Ilusi Kemakmuran atau Realita Konsumsi?
Kalau dilihat
sekilas, kita mungkin mikir, “Oh, ternyata banyak orang Indonesia yang kaya,
ya? Tiket konser mahal ludes, boneka Labubu mahal pun laku keras.”
Namun
realitanya nggak sesederhana itu. Banyak yang rela mengorbankan kebutuhan lain
atau ambil cicilan demi barang-barang itu. Jadi ini lebih ke soal prioritas
konsumsi ketimbang tanda kemakmuran.
Ada kelompok
orang yang memang punya daya beli tinggi. Mereka bisa beli tiket konser tanpa
mikir panjang, atau beli barang-barang yang lagi hits tanpa masalah.
Ada juga yang
rela mengorbankan kebutuhan dasar atau menabung lama banget cuma buat merasakan
momen tertentu.
Jadi apakah
rakyat Indonesia makmur? Jawabannya tidak sesederhana hitam-putih. Ada yang
mampu, tapi banyak juga yang harus bersiasat.

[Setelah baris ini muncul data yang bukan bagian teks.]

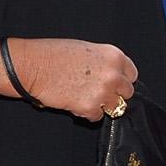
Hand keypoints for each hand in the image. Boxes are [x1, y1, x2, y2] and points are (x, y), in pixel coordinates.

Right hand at [8, 37, 139, 121]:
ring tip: (86, 97)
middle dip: (114, 93)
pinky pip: (97, 116)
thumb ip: (104, 63)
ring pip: (116, 107)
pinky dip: (88, 113)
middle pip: (127, 92)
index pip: (132, 74)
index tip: (114, 83)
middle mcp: (113, 73)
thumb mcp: (87, 49)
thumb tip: (112, 74)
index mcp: (114, 55)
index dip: (121, 79)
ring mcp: (104, 92)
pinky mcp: (91, 107)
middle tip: (98, 92)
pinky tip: (75, 102)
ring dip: (103, 105)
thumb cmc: (54, 54)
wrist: (33, 66)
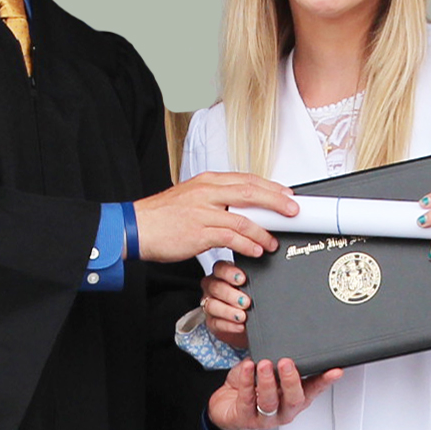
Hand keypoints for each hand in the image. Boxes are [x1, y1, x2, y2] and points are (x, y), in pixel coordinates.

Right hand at [133, 172, 295, 262]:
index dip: (270, 187)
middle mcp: (207, 192)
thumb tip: (240, 206)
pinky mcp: (199, 232)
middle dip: (277, 202)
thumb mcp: (191, 198)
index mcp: (207, 182)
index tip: (287, 195)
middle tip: (294, 211)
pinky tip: (256, 250)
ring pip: (244, 217)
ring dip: (264, 231)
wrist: (136, 227)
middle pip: (251, 192)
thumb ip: (215, 199)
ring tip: (273, 242)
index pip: (246, 179)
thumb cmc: (162, 216)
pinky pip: (231, 237)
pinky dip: (248, 243)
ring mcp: (203, 211)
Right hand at [200, 260, 250, 349]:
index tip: (242, 279)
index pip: (220, 268)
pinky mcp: (211, 321)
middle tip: (246, 301)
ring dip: (228, 311)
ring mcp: (210, 303)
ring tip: (243, 316)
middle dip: (230, 294)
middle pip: (215, 287)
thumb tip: (268, 280)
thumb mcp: (255, 287)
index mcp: (223, 274)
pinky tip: (240, 326)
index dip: (229, 273)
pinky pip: (215, 322)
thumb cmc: (253, 299)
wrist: (251, 322)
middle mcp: (214, 286)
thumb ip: (255, 281)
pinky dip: (228, 325)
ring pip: (211, 305)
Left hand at [207, 357, 342, 429]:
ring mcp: (265, 417)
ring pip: (270, 402)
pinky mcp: (245, 418)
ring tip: (264, 363)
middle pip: (294, 399)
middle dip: (291, 380)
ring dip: (268, 381)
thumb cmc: (250, 388)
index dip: (325, 381)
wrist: (226, 407)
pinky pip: (247, 400)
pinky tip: (247, 367)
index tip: (336, 370)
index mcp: (293, 398)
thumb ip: (278, 362)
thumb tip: (288, 341)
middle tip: (287, 362)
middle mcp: (283, 410)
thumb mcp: (269, 373)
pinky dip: (246, 381)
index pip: (313, 390)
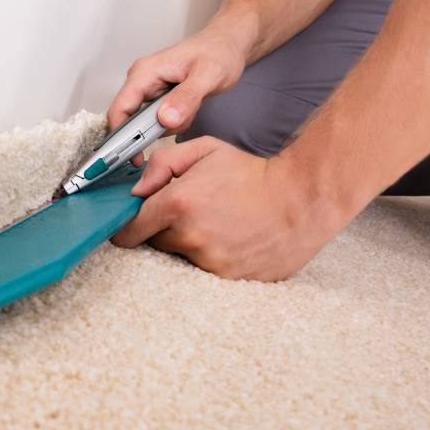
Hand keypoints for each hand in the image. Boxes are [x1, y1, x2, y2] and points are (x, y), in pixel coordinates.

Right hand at [105, 29, 247, 163]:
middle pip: (129, 119)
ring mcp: (148, 89)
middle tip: (179, 124)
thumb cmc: (219, 52)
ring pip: (145, 123)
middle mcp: (141, 80)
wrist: (228, 46)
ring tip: (190, 110)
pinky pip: (157, 120)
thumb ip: (187, 97)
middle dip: (153, 130)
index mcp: (145, 72)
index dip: (120, 135)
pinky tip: (189, 110)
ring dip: (167, 126)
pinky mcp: (157, 97)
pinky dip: (174, 122)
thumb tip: (165, 118)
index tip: (132, 156)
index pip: (120, 108)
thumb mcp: (208, 74)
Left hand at [110, 136, 348, 280]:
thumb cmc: (253, 174)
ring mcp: (209, 262)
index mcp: (178, 204)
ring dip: (188, 244)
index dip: (127, 225)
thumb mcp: (204, 150)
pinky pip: (203, 271)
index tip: (131, 224)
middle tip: (191, 213)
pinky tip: (229, 240)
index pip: (128, 229)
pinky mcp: (228, 279)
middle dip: (162, 229)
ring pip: (179, 258)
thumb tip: (136, 188)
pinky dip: (210, 258)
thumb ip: (162, 163)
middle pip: (153, 243)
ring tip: (216, 225)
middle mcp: (190, 237)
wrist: (302, 199)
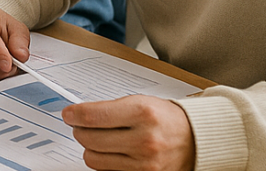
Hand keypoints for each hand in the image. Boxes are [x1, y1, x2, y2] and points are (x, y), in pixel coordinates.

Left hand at [63, 96, 194, 170]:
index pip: (92, 117)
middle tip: (83, 125)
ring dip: (91, 148)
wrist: (196, 139)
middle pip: (88, 139)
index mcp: (142, 113)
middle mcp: (144, 140)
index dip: (73, 115)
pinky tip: (113, 152)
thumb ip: (108, 108)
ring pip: (93, 159)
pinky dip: (105, 162)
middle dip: (80, 130)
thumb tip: (76, 115)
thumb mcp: (139, 102)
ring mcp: (145, 163)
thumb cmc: (165, 118)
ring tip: (101, 139)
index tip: (69, 114)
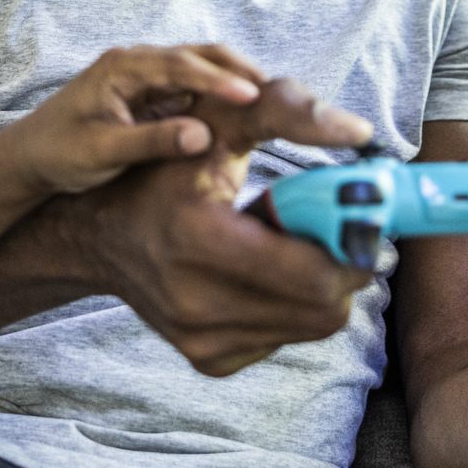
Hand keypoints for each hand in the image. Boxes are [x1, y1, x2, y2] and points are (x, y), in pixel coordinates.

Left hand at [1, 43, 267, 194]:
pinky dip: (221, 95)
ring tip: (271, 98)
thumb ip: (151, 142)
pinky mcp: (153, 95)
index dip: (217, 80)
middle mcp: (137, 63)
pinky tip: (246, 111)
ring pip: (200, 68)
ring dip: (233, 80)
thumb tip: (202, 136)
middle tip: (276, 90)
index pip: (178, 66)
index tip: (251, 95)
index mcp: (121, 67)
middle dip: (237, 70)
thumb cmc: (58, 153)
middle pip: (198, 55)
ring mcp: (147, 77)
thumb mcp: (102, 152)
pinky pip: (194, 87)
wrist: (30, 157)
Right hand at [74, 77, 374, 375]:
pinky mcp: (208, 359)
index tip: (366, 210)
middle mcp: (195, 300)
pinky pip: (286, 337)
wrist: (102, 233)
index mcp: (198, 238)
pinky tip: (267, 270)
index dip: (355, 242)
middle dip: (346, 262)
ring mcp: (200, 338)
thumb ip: (286, 108)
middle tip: (340, 224)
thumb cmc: (166, 166)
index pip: (317, 274)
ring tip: (297, 241)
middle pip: (325, 307)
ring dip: (324, 283)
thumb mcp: (216, 120)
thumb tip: (359, 130)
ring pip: (314, 326)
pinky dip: (293, 304)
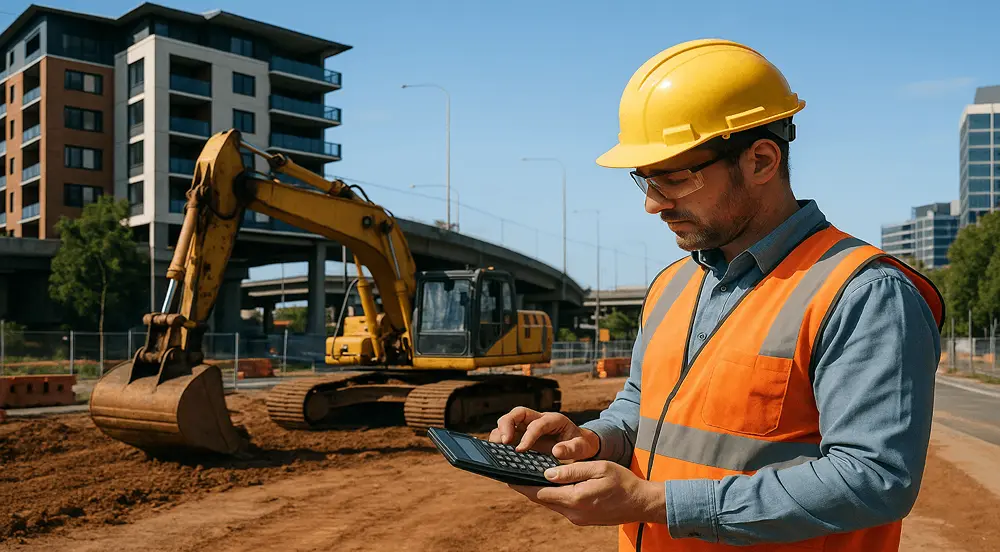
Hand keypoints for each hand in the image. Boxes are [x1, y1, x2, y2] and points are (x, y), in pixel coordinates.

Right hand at [489, 407, 599, 460]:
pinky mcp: (522, 434)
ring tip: (496, 447)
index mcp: (554, 420)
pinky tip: (497, 451)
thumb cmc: (580, 444)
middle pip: (517, 413)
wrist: (580, 443)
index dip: (528, 435)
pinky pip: (507, 433)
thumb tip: (556, 451)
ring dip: (500, 432)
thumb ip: (572, 449)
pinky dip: (500, 440)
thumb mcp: (582, 447)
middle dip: (507, 425)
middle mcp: (538, 419)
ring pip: (509, 421)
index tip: (521, 450)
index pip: (537, 423)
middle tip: (503, 442)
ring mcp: (529, 426)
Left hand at [510, 461, 665, 525]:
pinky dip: (551, 495)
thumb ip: (572, 470)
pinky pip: (561, 506)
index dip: (521, 484)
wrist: (641, 503)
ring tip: (525, 477)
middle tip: (510, 474)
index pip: (539, 492)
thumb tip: (547, 473)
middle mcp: (573, 512)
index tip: (507, 475)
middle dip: (526, 487)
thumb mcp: (598, 468)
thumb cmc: (623, 481)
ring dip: (538, 491)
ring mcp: (577, 518)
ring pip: (550, 503)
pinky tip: (548, 485)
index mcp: (575, 498)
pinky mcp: (582, 519)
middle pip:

Kesenjangan yang Makin Terlihat
Fenomena
konser sold out dan boneka Labubu ini sebenarnya memberi gambaran jelas soal kesenjangan
ekonomi di Indonesia.
Di satu sisi,
ada kelompok yang bisa menikmati hiburan mewah, di sisi lain masih banyak yang
kesulitan buat sekadar memenuhi kebutuhan harian.
Jadi kalau hanya
lihat dari fenomena-fenomena ini saja, mungkin kesannya orang Indonesia
sejahtera. Padahal kenyataannya nggak semua orang punya kemewahan yang sama.
Meskipun tiket
konser ludes dan antrean boneka panjang, ini tidak berarti semua orang bisa
hidup nyaman. Kita masih punya PR besar buat mengatasi kesenjangan ini. Buat
sebagian orang, konser atau boneka mewah itu hiburan. Buat yang lain mereka
cuma bisa nonton dari unggahan orang di YouTube.
Balik lagi ke
pertanyaan awal: apakah ini cuma ilusi atau realita? Jawabannya mungkin ada di
tengah-tengah. Ada sekelompok orang yang punya daya beli lebih tinggi dan bisa
mengalokasikan uang buat hiburan atau barang-barang mewah. Tapi bukan berarti
seluruh rakyat Indonesia sudah makmur.
Fenomena ini memberi
kita dua sisi cerita. Di satu sisi, kita melihat daya beli masyarakat yang
makin tinggi di kalangan tertentu. Di sisi lain, kesenjangan ekonomi masih jadi
masalah besar yang harus dihadapi.
Yang jelas,
kita nggak bisa bilang kalau semua orang di Indonesia sudah sejahtera hanya
karena konser selalu sold out atau ada yang rela antre buat beli boneka. Di
balik semua ini, setiap orang punya cerita dan prioritas masing-masing.